Sweet-shooting Curry in lead
July 21, 2013
STATELINE — As Stephen Curry walked down the 17th fairway Saturday, he was greeted by footballs and a basketball thrown from the gallery.
He threw a long pass down the fairway, then was off-target with his basketball shot. It didn’t matter. He was having a great time, soaking up the atmosphere at the 24th annual American Century Championship at Edgewood Tahoe Golf Course.
And why shouldn’t he?
Curry, a 50-1 shot to win the tournament, scored 25 points for a 36-hole total of 47 and a one-stroke lead over Jeremy Roenick (22-24-46) and Chris Chandler (24-22-46) entering today’s final round.
Mark Rypien, the first-round leader, sits all alone in fourth place at 45 (27-18). Billy Joe Tolliver had a 25-point day and is alone in fifth at 42. Eight-time champ Rick Rhoden (19-20) and John Elway (22-17) are tied for sixth at 39. The top 10 is rounded out by Mark Mulder (17-21) and John Smoltz (18-20) at 38 and Lucas Black (25-12) at 37.

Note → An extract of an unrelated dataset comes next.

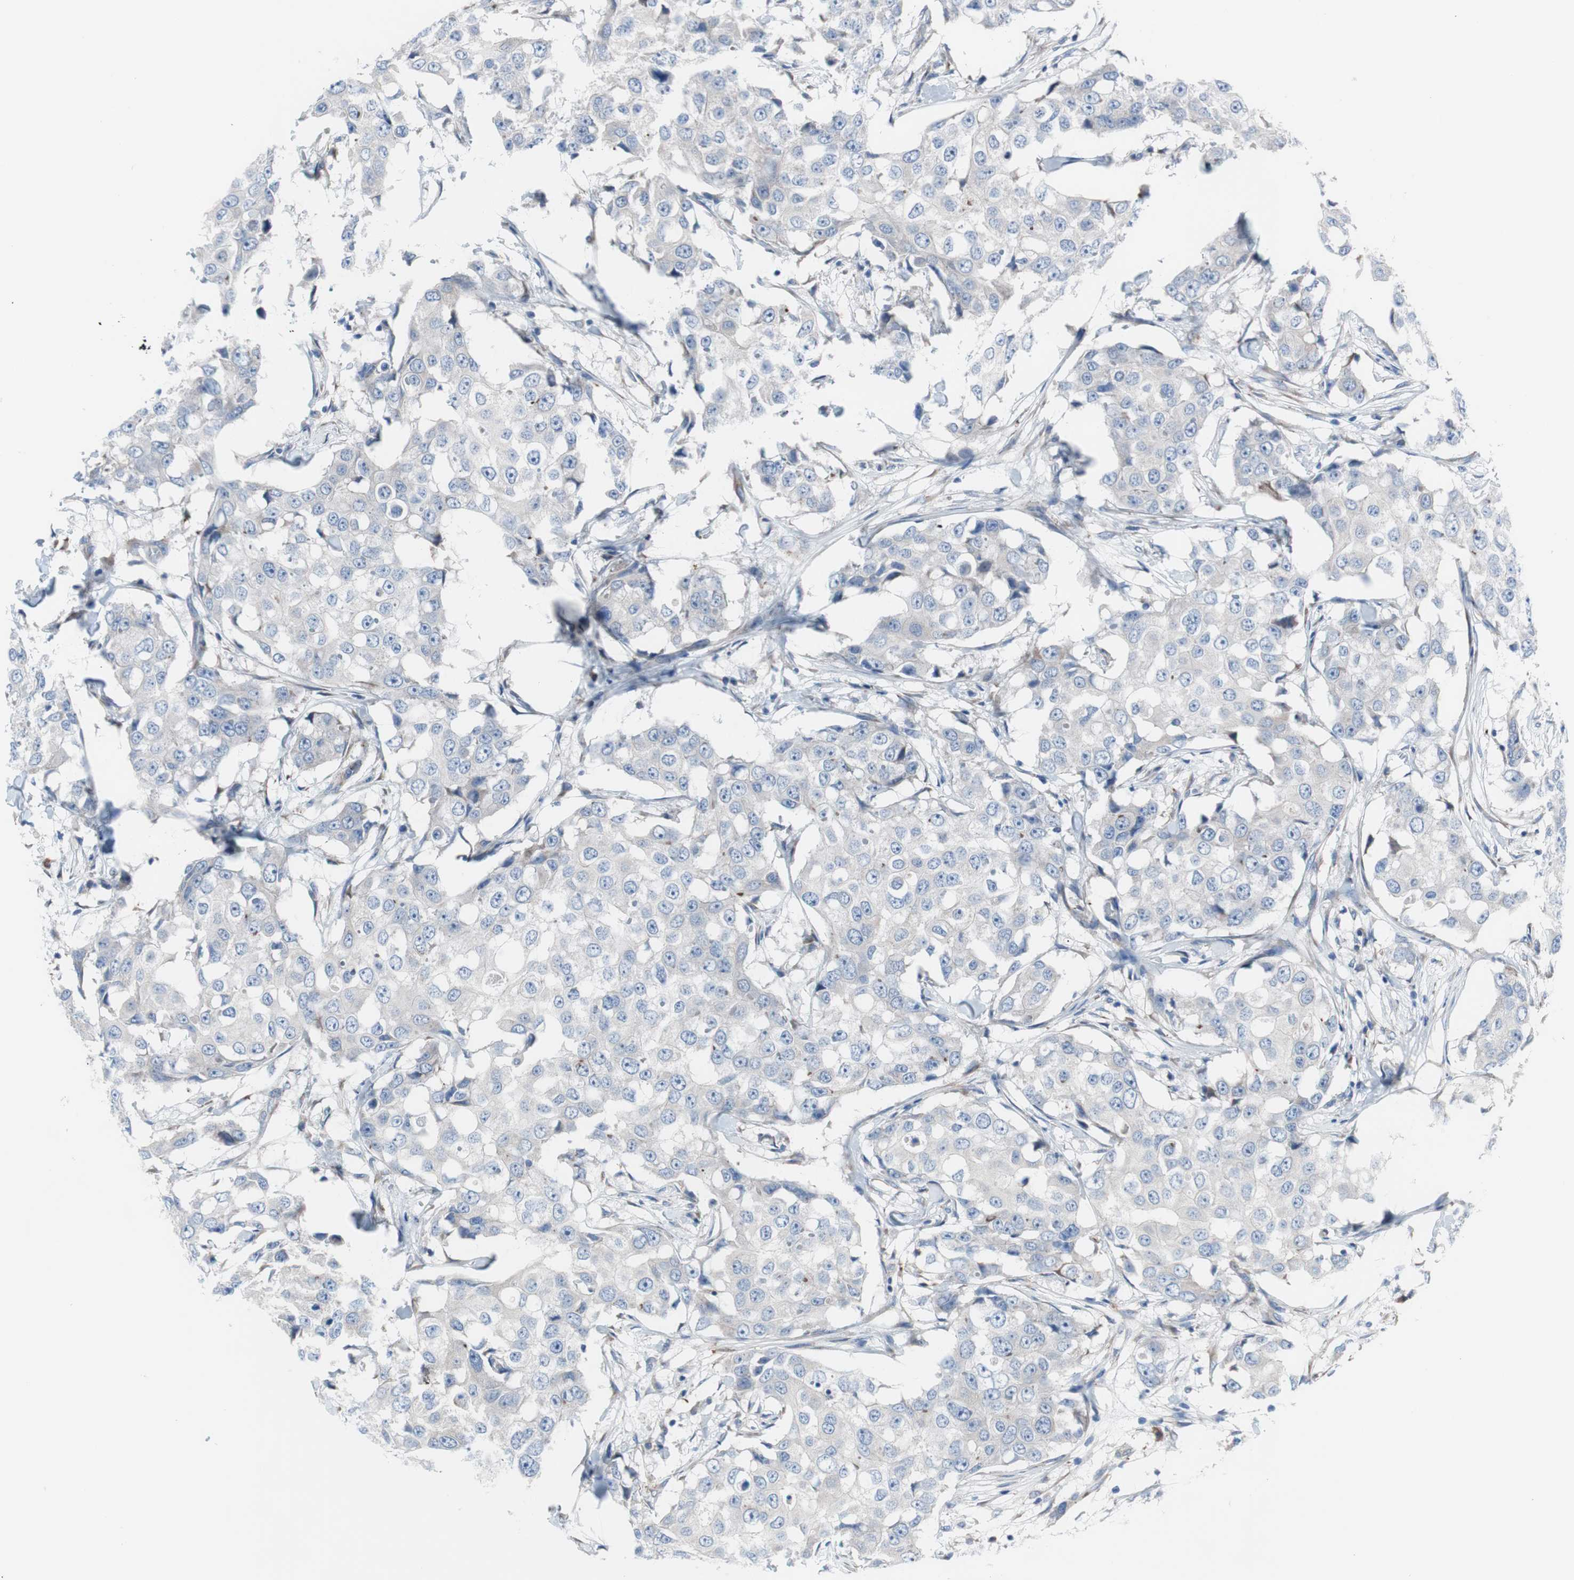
{"staining": {"intensity": "negative", "quantity": "none", "location": "none"}, "tissue": "breast cancer", "cell_type": "Tumor cells", "image_type": "cancer", "snomed": [{"axis": "morphology", "description": "Duct carcinoma"}, {"axis": "topography", "description": "Breast"}], "caption": "IHC image of neoplastic tissue: invasive ductal carcinoma (breast) stained with DAB reveals no significant protein positivity in tumor cells.", "gene": "KANSL1", "patient": {"sex": "female", "age": 27}}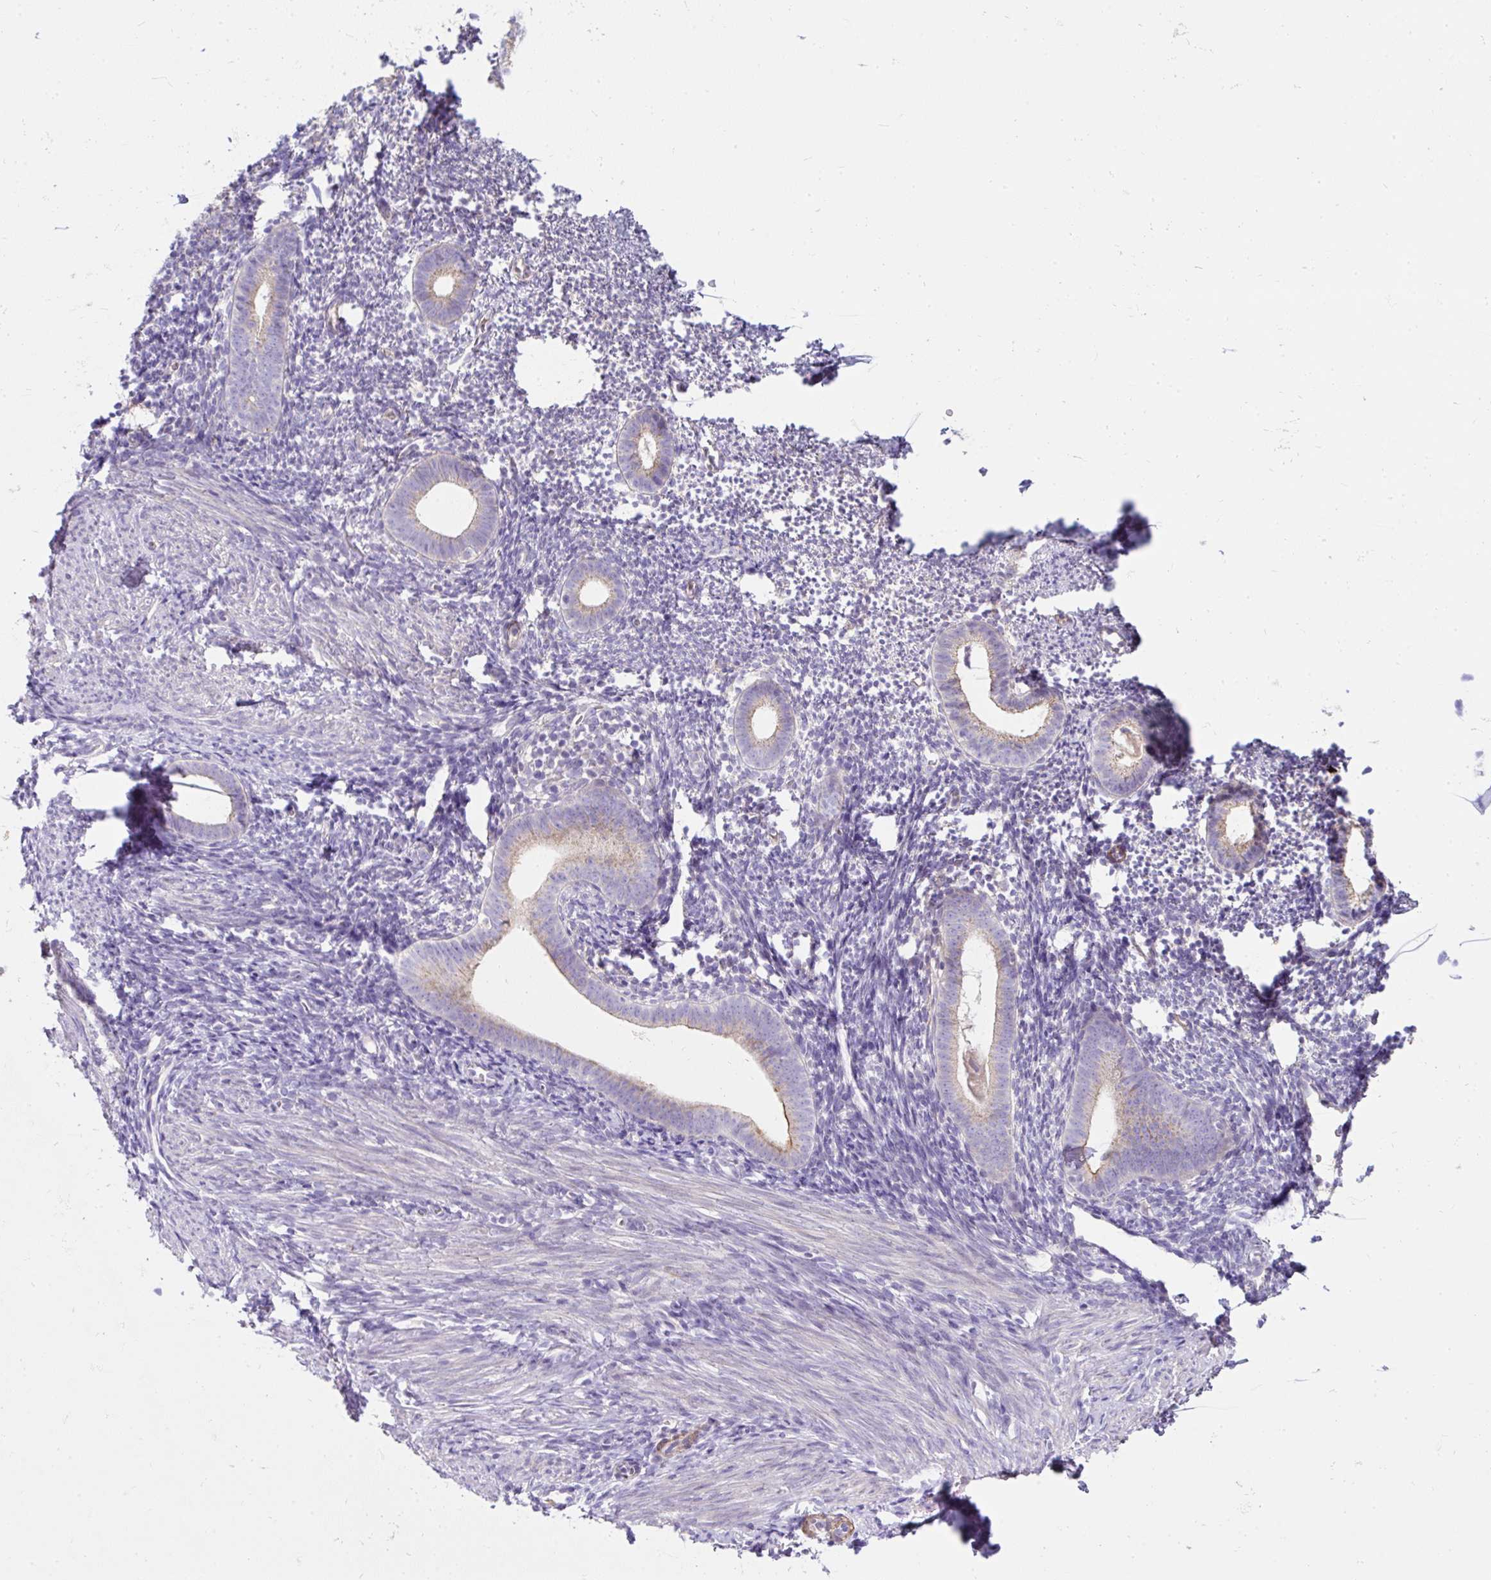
{"staining": {"intensity": "negative", "quantity": "none", "location": "none"}, "tissue": "endometrium", "cell_type": "Cells in endometrial stroma", "image_type": "normal", "snomed": [{"axis": "morphology", "description": "Normal tissue, NOS"}, {"axis": "topography", "description": "Endometrium"}], "caption": "Immunohistochemistry photomicrograph of unremarkable endometrium: endometrium stained with DAB (3,3'-diaminobenzidine) reveals no significant protein positivity in cells in endometrial stroma.", "gene": "SUSD5", "patient": {"sex": "female", "age": 39}}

“I picked up where I left off yesterday,” Curry said. “Kind of stumbled in on 17 and 18, but I’m just having fun out here, enjoying the whole scene and playing well. Hopefully, it continues tomorrow.
“So it feels good. I made some birdies and didn’t have too many bad holes, so I’m in pretty good shape.”
Curry recorded five birdies, three bogeys and 10 pars. One of his bogeys came on No. 18, when he four-putted after reaching the green in two.
Fortunately, bogeys don’t count against you in the modified Stableford format. He has yet to make a double bogey; that’s why he’s leading the tournament.
“I’m kind of surprised myself with how consistent I’ve been over the two days. That’s what I’ve tried,” Curry said. “I’ve shot low before, but haven’t kind of followed it up.”
Consistency is the perfect word to sum up Curry’s game Saturday. He recorded seven pars and one birdie on the first nine. He picked up steam on the back nine, registering four more birdies before finishing with bogeys on Nos. 17 and 18.
“On 17, I had it lined up right, and it broke a little more than I thought. I guess it hit poana (grass),” Curry said. “And 18, putting from the fringe, probably the first time I did it all day, all tournament, I didn’t know how fast it would come out of the fringe, and it got on the green. It was flying, and I kind of got a little rattled after that.”
The back-to-back bogeys let Curry’s pairing partner, Roenick, sneak back in despite hitting out of bounds on No. 18.
Roenick, whose temper runs hot at times on the golf course, exercised uncharacteristic poise on the OB and throughout 18. He even stayed calm after hitting his first drive of the day into a bunker for a bogey.
“Usually I would have had a conniption on the first hole,” Roenick said. “But I made bogey and settled it down. I made four birdies and I bogeyed 18. So it was a big sandwich.”
The first and last holes were the only bogeys Roenick had all day on his way to adding 24 to his Friday score of 22.
In the middle of that bogey sandwich, Roenick also added a tuck-and-roll touchdown catch from John Elway on a spectator-packed No. 17.
“As soon as I caught it, I did the barrel rollover one of the bushes. It was a touchdown,” said Roenick, who dropped the first pass Elway threw him.
Chandler birdied three of his first four holes (Nos. 1, 3 and 4) to start the day. He added two birdies on the back nine.
“I got off to a fast start,” Chandler said. “Both yesterday and today I kind of fell asleep in that 6 to 8 area a little bit. And I just kind of held on for a while, and then played real solid coming in. I hit what I thought was a perfect little lob wedge on 18 that hit, bounced in the bunker, plugged and I made a nice bogey putt.”
Rypien, who was leading by two shots after Friday, finished with an 18 for the day and 45 total.
“I started off pretty slow,” Rypien said. “I got a bogey on the first hole. I hit it in the sand trap over the green at 1. I made a good two-putt bogey. From then on I played par golf, made a birdie and finished with nine points on the front side.
“I just didn’t make anything, and that’s Tahoe every year, though. I mean if you make 18 points out here you feel like you left a lot out there, but everybody misses putts. You have 10-15 footers all day long. It’s a crap shoot whether it’s going to hit a chunk of poana or stay on line. One day it looks like it’s going to break left to right and it breaks left to right. And when Steph gets to be 50, he’ll play in the 50th anniversary of this and he’ll be shaking his head, too.”
Maybe some day, but for now Curry is just concentrating on turning in a repeat performance today.
“I don’t know what to expect the winning number will be, but as long as I don’t make any mistakes, roll in a couple of birdies and keep the confidence I have swinging the club, we’ll see what happens,” Curry said. “Hopefully, it won’t have to come down to a four-putt on 18.”
Nevada Appeal sports editor Darrell Moody contributed to this report.